● **WHAT TO DO**
The answer must be every line of the data that holds the word "always".

● **DATASET CONTENT**

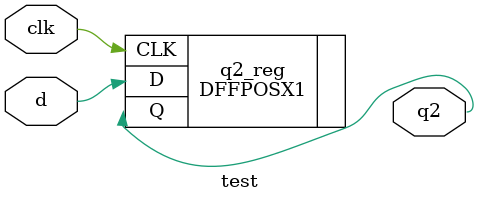
<source format=v>


module test ( clk, d, q2 );
  input clk, d;
  output q2;


  DFFPOSX1 q2_reg ( .D(d), .CLK(clk), .Q(q2) );
endmodule


</source>
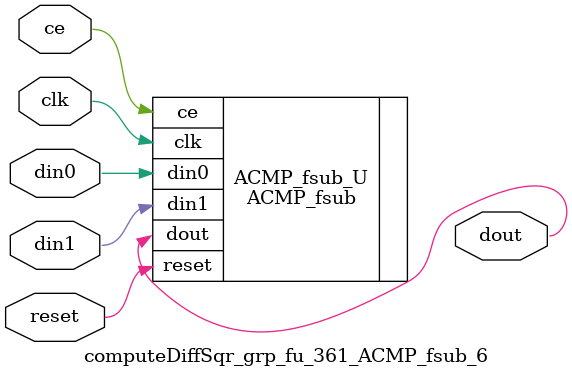
<source format=v>

`timescale 1 ns / 1 ps
module computeDiffSqr_grp_fu_361_ACMP_fsub_6(
    clk,
    reset,
    ce,
    din0,
    din1,
    dout);

parameter ID = 32'd1;
parameter NUM_STAGE = 32'd1;
parameter din0_WIDTH = 32'd1;
parameter din1_WIDTH = 32'd1;
parameter dout_WIDTH = 32'd1;
input clk;
input reset;
input ce;
input[din0_WIDTH - 1:0] din0;
input[din1_WIDTH - 1:0] din1;
output[dout_WIDTH - 1:0] dout;



ACMP_fsub #(
.ID( ID ),
.NUM_STAGE( 4 ),
.din0_WIDTH( din0_WIDTH ),
.din1_WIDTH( din1_WIDTH ),
.dout_WIDTH( dout_WIDTH ))
ACMP_fsub_U(
    .clk( clk ),
    .reset( reset ),
    .ce( ce ),
    .din0( din0 ),
    .din1( din1 ),
    .dout( dout ));

endmodule

</source>
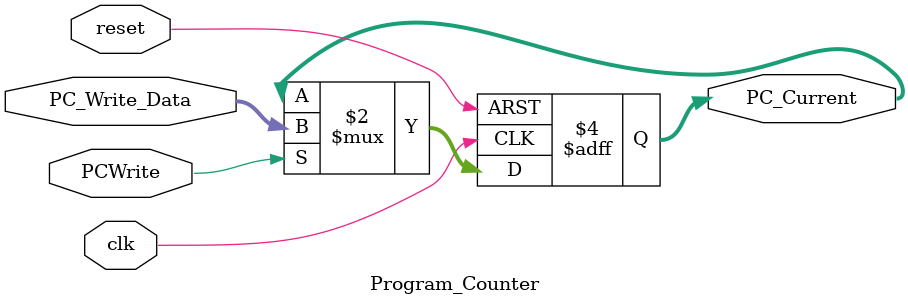
<source format=v>
`timescale 1ns / 1ps
`default_nettype none

module Program_Counter (
    input wire clk, reset, PCWrite,
    input wire [31:0] PC_Write_Data,
    output reg [31:0] PC_Current
);

    always @ (posedge clk, posedge reset) begin
        if (reset)
            PC_Current <= 0;
        else if (PCWrite)
            PC_Current <= PC_Write_Data;      
    end

endmodule


</source>
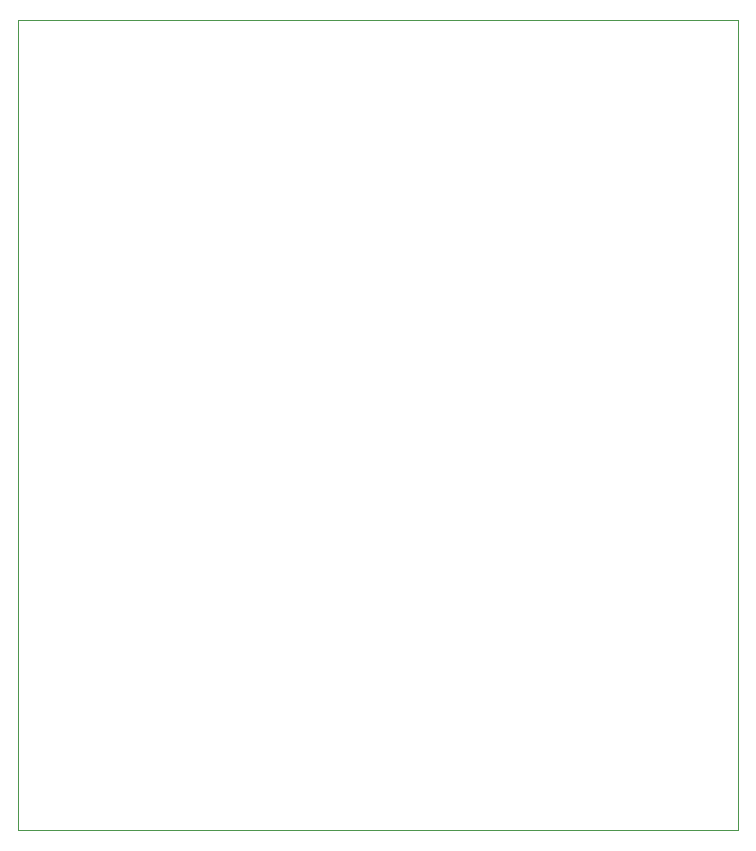
<source format=gbr>
%TF.GenerationSoftware,KiCad,Pcbnew,8.0.5*%
%TF.CreationDate,2024-11-19T03:03:03+05:30*%
%TF.ProjectId,midi,6d696469-2e6b-4696-9361-645f70636258,rev?*%
%TF.SameCoordinates,Original*%
%TF.FileFunction,Profile,NP*%
%FSLAX46Y46*%
G04 Gerber Fmt 4.6, Leading zero omitted, Abs format (unit mm)*
G04 Created by KiCad (PCBNEW 8.0.5) date 2024-11-19 03:03:03*
%MOMM*%
%LPD*%
G01*
G04 APERTURE LIST*
%TA.AperFunction,Profile*%
%ADD10C,0.050000*%
%TD*%
G04 APERTURE END LIST*
D10*
X46990000Y-109220000D02*
X107950000Y-109220000D01*
X107950000Y-40640000D02*
X46990000Y-40640000D01*
X46990000Y-40640000D02*
X46990000Y-109220000D01*
X107950000Y-109220000D02*
X107950000Y-40640000D01*
M02*

</source>
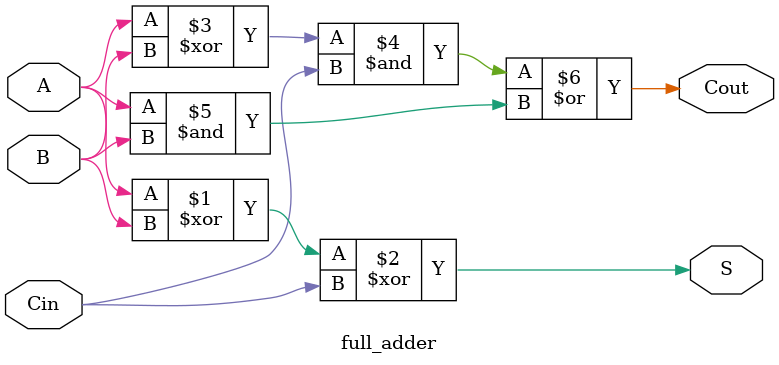
<source format=v>
`timescale 1ns / 1ps
`default_nettype none
/* This module describes the gate-level model of a full adder in Verilog */

module full_adder(S, Cout, A, B, Cin);

    /* declare output and input ports */
    // 1-bit wires
    input wire A, B, Cin; // 1-bit wires
    
    output wire S, Cout;
    
    /* use dataflow to describe the gate-level activity */
    assign #6 S = A ^ B ^ Cin;
    assign #12 Cout = (A ^ B) & Cin | (A & B);
    
endmodule
</source>
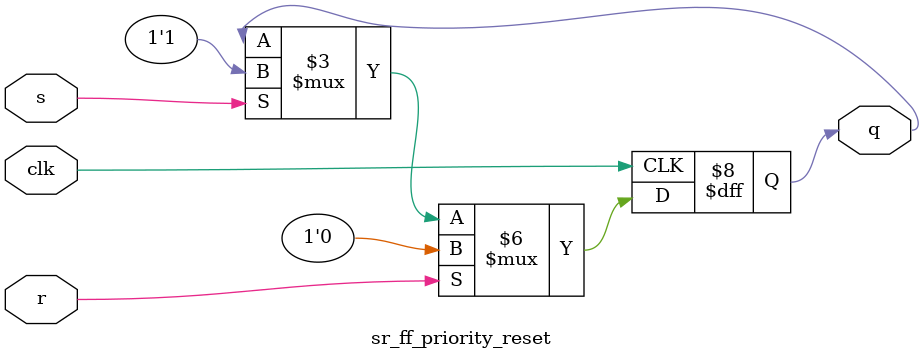
<source format=sv>
module sr_ff_priority_reset (
    input wire clk,
    input wire s,
    input wire r,
    output reg q
);
    always @(posedge clk) begin
        if (r)
            q <= 1'b0;  // Reset has priority
        else if (s)
            q <= 1'b1;  // Set
        else
            q <= q;     // No change
    end
endmodule
</source>
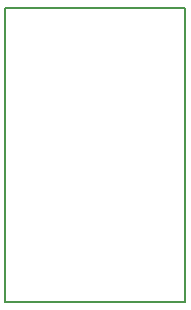
<source format=gbr>
G04 #@! TF.FileFunction,Profile,NP*
%FSLAX46Y46*%
G04 Gerber Fmt 4.6, Leading zero omitted, Abs format (unit mm)*
G04 Created by KiCad (PCBNEW 4.0.6) date Tue Sep 25 18:00:22 2018*
%MOMM*%
%LPD*%
G01*
G04 APERTURE LIST*
%ADD10C,0.100000*%
%ADD11C,0.150000*%
G04 APERTURE END LIST*
D10*
D11*
X148844000Y-119888000D02*
X148844000Y-94996000D01*
X164084000Y-119888000D02*
X148844000Y-119888000D01*
X164084000Y-94996000D02*
X164084000Y-119888000D01*
X148844000Y-94996000D02*
X164084000Y-94996000D01*
M02*

</source>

● **YOUR RESPONSE**
    always @ (posedge clk, posedge reset) begin
    always @(posedge clk) begin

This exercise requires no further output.